> [Work to be completed] Leaving the pictures aside, repeat each line below exactly.

==== Information provided ====

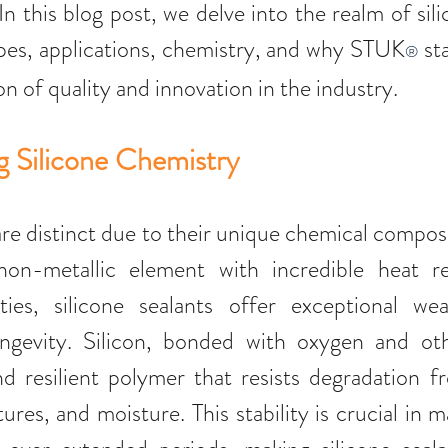
 In this blog post, we delve into the realm of sili
ypes, applications, chemistry, and why STUK
 st
®
on of quality and innovation in the industry.
 Silicone Chemistry 
are distinct due to their unique chemical composi
non-metallic element with incredible heat re
ties, silicone sealants offer exceptional weat
longevity. Silicon, bonded with oxygen and oth
d resilient polymer that resists degradation f
es, and moisture. This stability is crucial in ma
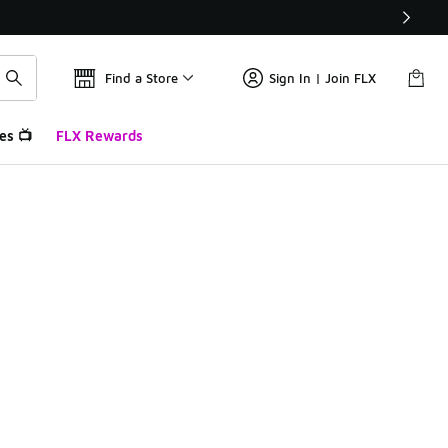
Find a Store
Sign In | Join FLX
es 📺
FLX Rewards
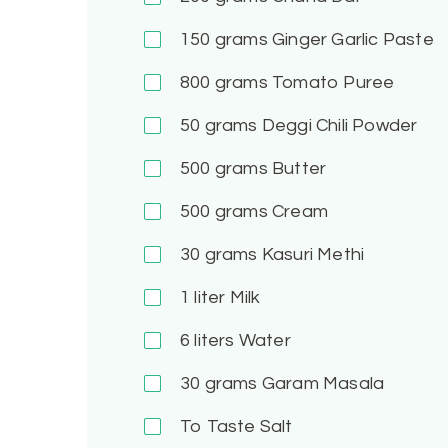
150
grams Ginger Garlic Paste
800
grams Tomato Puree
50
grams Deggi Chili Powder
500
grams Butter
500
grams Cream
30
grams Kasuri Methi
1
liter Milk
6
liters Water
30
grams Garam Masala
To Taste
Salt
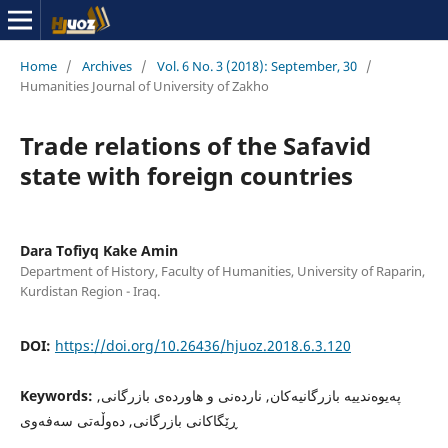
Home
/
Archives
/
Vol. 6 No. 3 (2018): September, 30
/
Humanities Journal of University of Zakho
Trade relations of the Safavid
state with foreign countries
Dara Tofiyq Kake Amin
Department of History, Faculty of Humanities, University of Raparin,
Kurdistan Region - Iraq.
DOI:
https://doi.org/10.26436/hjuoz.2018.6.3.120
Keywords:
په‌یوه‌ندییه‌ بازرگانیه‌كان, نارده‌نی و هاورده‌ی بازرگانی,
ڕێگاكانی بازرگانی, ده‌وڵه‌تى سه‌فه‌وى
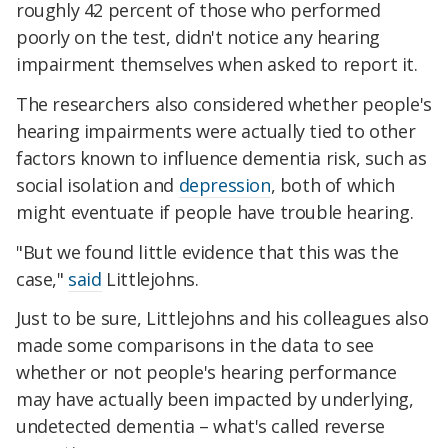
roughly 42 percent of those who performed
poorly on the test, didn't notice any hearing
impairment themselves when asked to report it.
The researchers also considered whether people's
hearing impairments were actually tied to other
factors known to influence dementia risk, such as
social isolation and
depression
, both of which
might eventuate if people have trouble hearing.
"But we found little evidence that this was the
case,"
said
Littlejohns.
Just to be sure, Littlejohns and his colleagues also
made some comparisons in the data to see
whether or not people's hearing performance
may have actually been impacted by underlying,
undetected dementia – what's called reverse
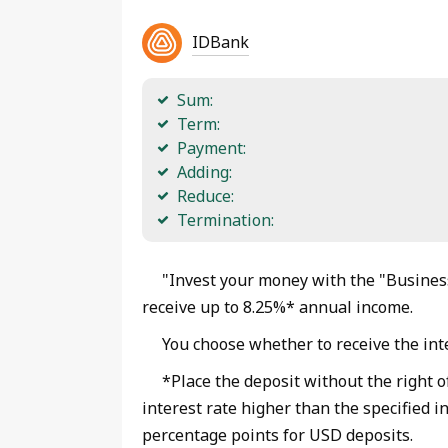
IDBank
Sum:
Term:
Payment:
Adding:
Reduce:
Termination:
"Invest your money with the "Business
receive up to 8.25%* annual income.
You choose whether to receive the inte
*Place the deposit without the right o
interest rate higher than the specified i
percentage points for USD deposits.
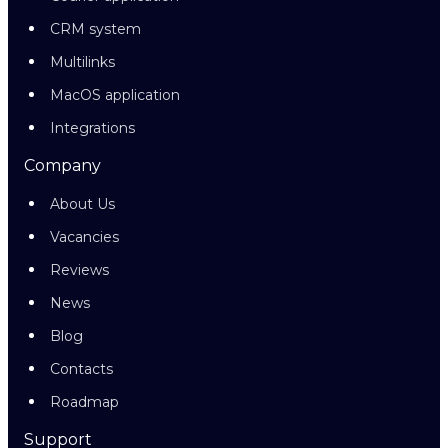
CRM system
Multilinks
MacOS application
Integrations
Company
About Us
Vacancies
Reviews
News
Blog
Contacts
Roadmap
Support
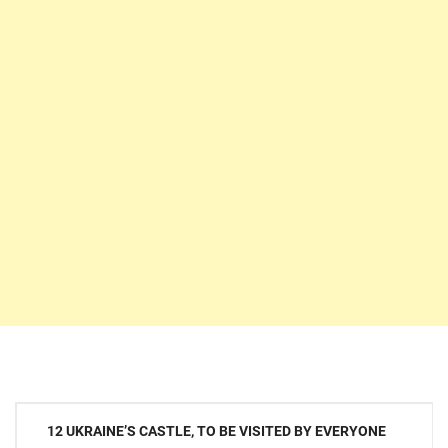
Post
12 UKRAINE’S CASTLE, TO BE VISITED BY EVERYONE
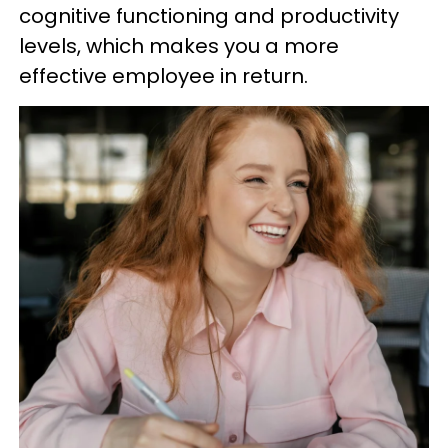
cognitive functioning and productivity
levels, which makes you a more
effective employee in return.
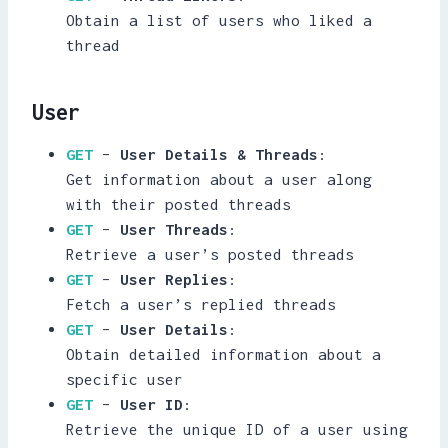
Obtain a list of users who liked a
thread
User
GET
–
User Details & Threads
:
Get information about a user along
with their posted threads
GET
–
User Threads
:
Retrieve a user’s posted threads
GET
–
User Replies
:
Fetch a user’s replied threads
GET
–
User Details
:
Obtain detailed information about a
specific user
GET
–
User ID
:
Retrieve the unique ID of a user using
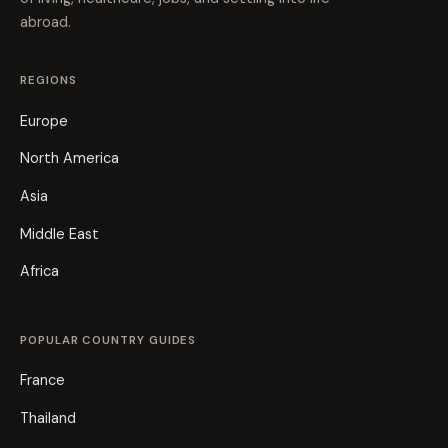
abroad.
REGIONS
Europe
North America
Asia
Middle East
Africa
POPULAR COUNTRY GUIDES
France
Thailand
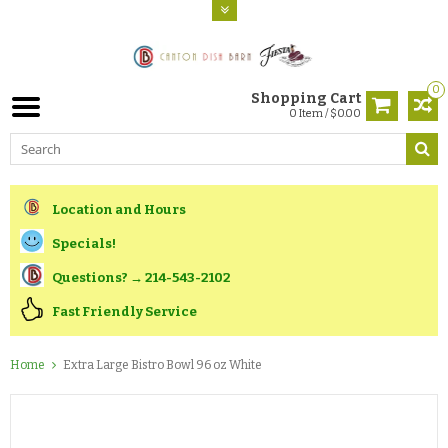
0
Shopping Cart
0 Item / $0.00
Location and Hours
Specials!
Questions? → 214-543-2102
Fast Friendly Service
Home
Extra Large Bistro Bowl 96 oz White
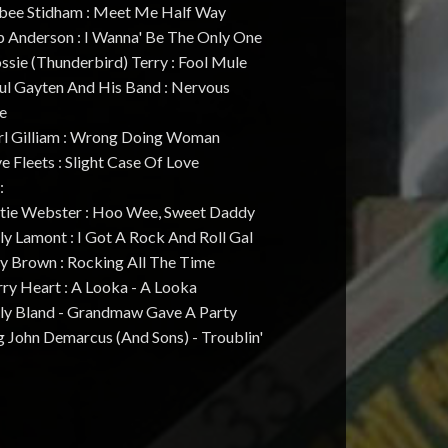
rbee Stidham : Meet Me Half Way
p Anderson : I Wanna' Be The Only One
ssie (Thunderbird) Terry : Fool Mule
aul Gayten And His Band : Nervous
e
arl Gilliam : Wrong Doing Woman
ve Fleets : Slight Case Of Love
:
atie Webster : Hoo Wee, Sweet Daddy
lly Lamont : I Got A Rock And Roll Gal
oy Brown : Rocking All The Time
rry Heart : A Looka - A Looka
illy Bland - Grandmaw Gave A Party
g John Demarcus (And Sons) - Troublin'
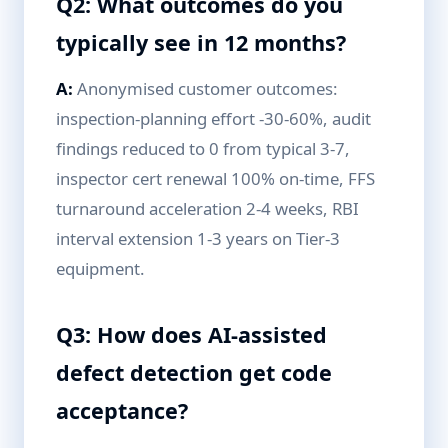
Q2: What outcomes do you
typically see in 12 months?
A:
Anonymised customer outcomes:
inspection-planning effort -30-60%, audit
findings reduced to 0 from typical 3-7,
inspector cert renewal 100% on-time, FFS
turnaround acceleration 2-4 weeks, RBI
interval extension 1-3 years on Tier-3
equipment.
Q3: How does AI-assisted
defect detection get code
acceptance?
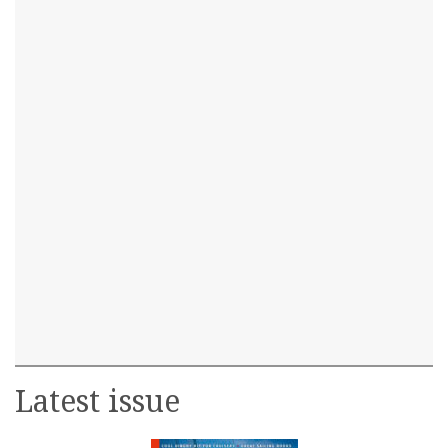
Latest issue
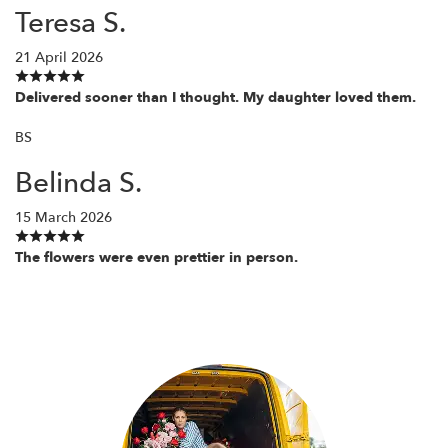
Teresa S.
21 April 2026
Delivered sooner than I thought. My daughter loved them.
BS
Belinda S.
15 March 2026
The flowers were even prettier in person.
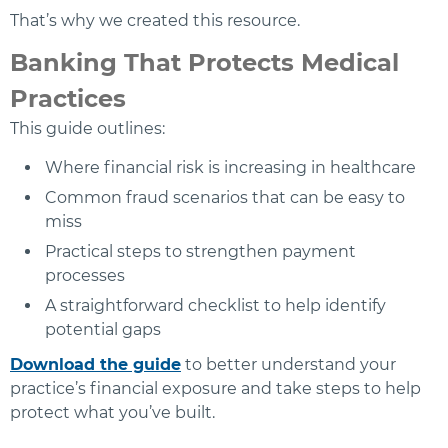
That’s why we created this resource.
Banking That Protects Medical
Practices
This guide outlines:
Where financial risk is increasing in healthcare
Common fraud scenarios that can be easy to
miss
Practical steps to strengthen payment
processes
A straightforward checklist to help identify
potential gaps
Download the guide
to better understand your
practice’s financial exposure and take steps to help
protect what you’ve built.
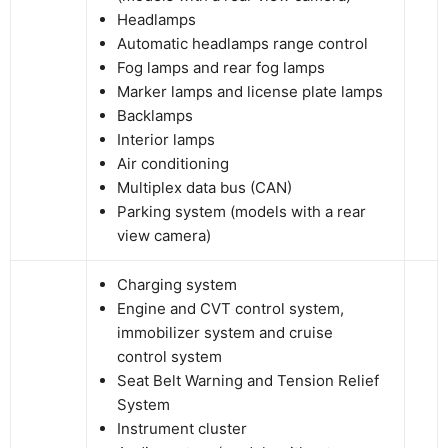
Headlamps
Automatic headlamps range control
Fog lamps and rear fog lamps
Marker lamps and license plate lamps
Backlamps
Interior lamps
Air conditioning
Multiplex data bus (CAN)
Parking system (models with a rear
view camera)
Charging system
Engine and CVT control system,
immobilizer system and cruise
control system
Seat Belt Warning and Tension Relief
System
Instrument cluster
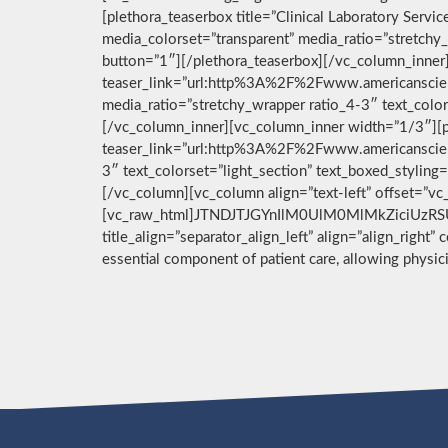
[plethora_teaserbox title=”Clinical Laboratory Ser
media_colorset=”transparent” media_ratio=”stretchy_
button=”1″][/plethora_teaserbox][/vc_column_inner]
teaser_link=”url:http%3A%2F%2Fwww.americanscient
media_ratio=”stretchy_wrapper ratio_4-3″ text_color
[/vc_column_inner][vc_column_inner width=”1/3″][pl
teaser_link=”url:http%3A%2F%2Fwww.americanscient
3″ text_colorset=”light_section” text_boxed_stylin
[/vc_column][vc_column align=”text-left” offset=”v
[vc_raw_html]JTNDJTJGYnIlM0UlM0MlMkZiciUzRSU
title_align=”separator_align_left” align=”align_right”
essential component of patient care, allowing physi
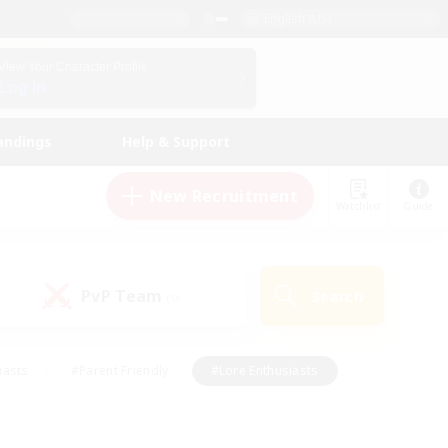
English (US)
View Your Character Profile
Log In
andings
Help & Support
New Recruitment
Watchlist
Guide
PvP Team
Search
(0)
iasts
#Parent Friendly
#Lore Enthusiasts
enshot Enthusiasts
#Beginner & Novice Friendly
tive
#Work-life Balance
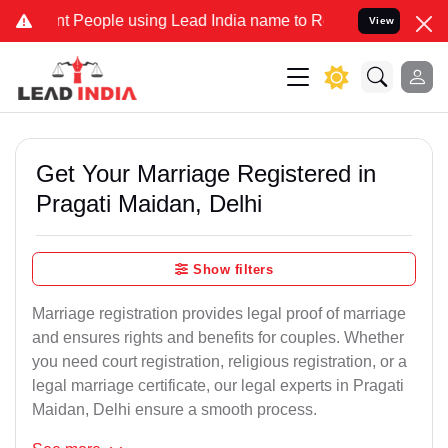
eople using Lead India name to Resolve your Legal cases Specially 
View
Get Your Marriage Registered in
Pragati Maidan, Delhi
Show filters
Marriage registration provides legal proof of marriage
and ensures rights and benefits for couples. Whether
you need court registration, religious registration, or a
legal marriage certificate, our legal experts in Pragati
Maidan, Delhi ensure a smooth process.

====

> [Response for this exercise]
 In this blog post, we delve into the realm of sili
ypes, applications, chemistry, and why STUK
 st
®
on of quality and innovation in the industry.
 Silicone Chemistry 
are distinct due to their unique chemical composi
non-metallic element with incredible heat re
ties, silicone sealants offer exceptional weat
longevity. Silicon, bonded with oxygen and oth
d resilient polymer that resists degradation f
es, and moisture. This stability is crucial in ma
Find a Store
Sign In | Join FLX
es 📺
FLX Rewards
150
grams Ginger Garlic Paste
800
grams Tomato Puree
50
grams Deggi Chili Powder
500
grams Butter
500
grams Cream
30
grams Kasuri Methi
1
liter Milk
6
liters Water
30
grams Garam Masala
To Taste
Salt
Home
/
Archives
/
Vol. 6 No. 3 (2018): September, 30
/
Humanities Journal of University of Zakho
Trade relations of the Safavid
state with foreign countries
Dara Tofiyq Kake Amin
Department of History, Faculty of Humanities, University of Raparin,
Kurdistan Region - Iraq.
DOI:
https://doi.org/10.26436/hjuoz.2018.6.3.120
Keywords:
په‌یوه‌ندییه‌ بازرگانیه‌كان, نارده‌نی و هاورده‌ی بازرگانی,
ڕێگاكانی بازرگانی, ده‌وڵه‌تى سه‌فه‌وى
roughly 42 percent of those who performed
poorly on the test, didn't notice any hearing
impairment themselves when asked to report it.
The researchers also considered whether people's
hearing impairments were actually tied to other
factors known to influence dementia risk, such as
social isolation and
depression
, both of which
might eventuate if people have trouble hearing.
"But we found little evidence that this was the
case,"
said
Littlejohns.
Just to be sure, Littlejohns and his colleagues also
made some comparisons in the data to see
whether or not people's hearing performance
may have actually been impacted by underlying,
undetected dementia – what's called reverse
IDBank
Sum:
Term:
Payment:
Adding:
Reduce:
Termination:
"Invest your money with the "Business
receive up to 8.25%* annual income.
You choose whether to receive the inte
*Place the deposit without the right o
interest rate higher than the specified i
percentage points for USD deposits.
CRM system
Multilinks
MacOS application
Integrations
Company
About Us
Vacancies
Reviews
News
Blog
Contacts
Roadmap
Support
Post
12 UKRAINE’S CASTLE, TO BE VISITED BY EVERYONE
cognitive functioning and productivity
levels, which makes you a more
effective employee in return.
Obtain a list of users who liked a
thread
User
GET
–
User Details & Threads
:
Get information about a user along
with their posted threads
GET
–
User Threads
:
Retrieve a user’s posted threads
GET
–
User Replies
:
Fetch a user’s replied threads
GET
–
User Details
:
Obtain detailed information about a
specific user
GET
–
User ID
:
Retrieve the unique ID of a user using
abroad.
REGIONS
Europe
North America
Asia
Middle East
Africa
POPULAR COUNTRY GUIDES
France
Thailand
0
Shopping Cart
0 Item / $0.00
Location and Hours
Specials!
Questions? → 214-543-2102
Fast Friendly Service
Home
Extra Large Bistro Bowl 96 oz White
rbee Stidham : Meet Me Half Way
p Anderson : I Wanna' Be The Only One
ssie (Thunderbird) Terry : Fool Mule
aul Gayten And His Band : Nervous
e
arl Gilliam : Wrong Doing Woman
ve Fleets : Slight Case Of Love
:
atie Webster : Hoo Wee, Sweet Daddy
lly Lamont : I Got A Rock And Roll Gal
oy Brown : Rocking All The Time
rry Heart : A Looka - A Looka
illy Bland - Grandmaw Gave A Party
g John Demarcus (And Sons) - Troublin'
Q2: What outcomes do you
typically see in 12 months?
A:
Anonymised customer outcomes:
inspection-planning effort -30-60%, audit
findings reduced to 0 from typical 3-7,
inspector cert renewal 100% on-time, FFS
turnaround acceleration 2-4 weeks, RBI
interval extension 1-3 years on Tier-3
equipment.
Q3: How does AI-assisted
defect detection get code
acceptance?
Latest issue
Teresa S.
21 April 2026
Delivered sooner than I thought. My daughter loved them.
BS
Belinda S.
15 March 2026
The flowers were even prettier in person.
That’s why we created this resource.
Banking That Protects Medical
Practices
This guide outlines:
Where financial risk is increasing in healthcare
Common fraud scenarios that can be easy to
miss
Practical steps to strengthen payment
processes
A straightforward checklist to help identify
potential gaps
Download the guide
to better understand your
practice’s financial exposure and take steps to help
protect what you’ve built.
Headlamps
Automatic headlamps range control
Fog lamps and rear fog lamps
Marker lamps and license plate lamps
Backlamps
Interior lamps
Air conditioning
Multiplex data bus (CAN)
Parking system (models with a rear
view camera)
Charging system
Engine and CVT control system,
immobilizer system and cruise
control system
Seat Belt Warning and Tension Relief
System
Instrument cluster
[plethora_teaserbox title=”Clinical Laboratory Ser
media_colorset=”transparent” media_ratio=”stretchy_
button=”1″][/plethora_teaserbox][/vc_column_inner]
teaser_link=”url:http%3A%2F%2Fwww.americanscient
media_ratio=”stretchy_wrapper ratio_4-3″ text_color
[/vc_column_inner][vc_column_inner width=”1/3″][pl
teaser_link=”url:http%3A%2F%2Fwww.americanscient
3″ text_colorset=”light_section” text_boxed_stylin
[/vc_column][vc_column align=”text-left” offset=”v
[vc_raw_html]JTNDJTJGYnIlM0UlM0MlMkZiciUzRSU
title_align=”separator_align_left” align=”align_right”
essential component of patient care, allowing physi
English (US)
View Your Character Profile
Log In
andings
Help & Support
New Recruitment
Watchlist
Guide
PvP Team
Search
(0)
iasts
#Parent Friendly
#Lore Enthusiasts
enshot Enthusiasts
#Beginner & Novice Friendly
tive
#Work-life Balance
eople using Lead India name to Resolve your Legal cases Specially 
View
Get Your Marriage Registered in
Pragati Maidan, Delhi
Show filters
Marriage registration provides legal proof of marriage
and ensures rights and benefits for couples. Whether
you need court registration, religious registration, or a
legal marriage certificate, our legal experts in Pragati
Maidan, Delhi ensure a smooth process.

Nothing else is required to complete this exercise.